GALLIPOLI (LE) – Storia di una coppia: marito e moglie, self-made-man, da una semplice officina mettono su una fabbrica con 3mila operai, che mantiene circa 15mila persone. Dopo aver costruito questo piccolo impero, d'improvviso il marito muore.

L'azienda resta tutta sulle spalle della donna, con l'aiuto dei figli. Per un po' tutto procede bene, ma un giorno il figlio più piccolo entra in crisi, abbandona la fabbrica e fa una scelta estrema: diventa un barbone che vive sotto i ponti. Rifiuta il sistema che pure gli ha dato tutto e si chiama fuori. E la madre che fa? Lo segue, anche lei diventa una donna marginale, per amore del figlio. A questo punto...

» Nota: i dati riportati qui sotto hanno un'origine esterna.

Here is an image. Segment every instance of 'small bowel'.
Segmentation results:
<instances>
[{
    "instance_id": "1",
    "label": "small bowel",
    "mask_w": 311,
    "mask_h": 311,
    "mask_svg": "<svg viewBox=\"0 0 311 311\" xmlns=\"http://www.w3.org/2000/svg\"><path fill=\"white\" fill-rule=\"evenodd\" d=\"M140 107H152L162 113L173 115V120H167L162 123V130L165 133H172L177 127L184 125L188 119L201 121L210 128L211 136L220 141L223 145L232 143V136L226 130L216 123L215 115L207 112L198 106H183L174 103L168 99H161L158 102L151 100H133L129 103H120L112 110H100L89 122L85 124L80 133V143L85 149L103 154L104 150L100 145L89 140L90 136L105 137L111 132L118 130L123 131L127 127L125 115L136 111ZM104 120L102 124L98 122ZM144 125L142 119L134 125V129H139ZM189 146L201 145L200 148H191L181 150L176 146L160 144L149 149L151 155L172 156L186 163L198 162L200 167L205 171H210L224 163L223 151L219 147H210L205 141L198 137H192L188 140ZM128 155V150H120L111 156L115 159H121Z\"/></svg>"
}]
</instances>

A questo punto occorre andare sabato 18 aprile (ore 20.30) a Gallipoli, al teatro “Garibaldi” (un gioiello nel cuore della città vecchia, circa 120 posti) per vedere “Sotto un ponte, lungo un fiume”, commedia di Luigi Lunari, messa in scena dalla Compagnia “Armonauti” di Gallipoli per la regia di Salvatore Coluccia, che recita con Ada Garofalo e Franco Manni, della Compagnia “Sinonimi e contrarie”, di Racale (Compagnia storica in Salento: conosciuta e applaudita, per anni, anche attraverso la tv locale TopVideo che trasmetteva i loro spettacoli, tutti rigorosamente in vernacolo: questo è il primo in lingua).

“Un lavoro di spessore”, affermano gli attori. Patrocinio di Comune di Gallipoli e Pro Loco. Altra replica: domenica 19 alle ore 20.00. Altra data: il 15 maggio al Cineteatro “Fasano” di Taviano (patrocinio del Comune).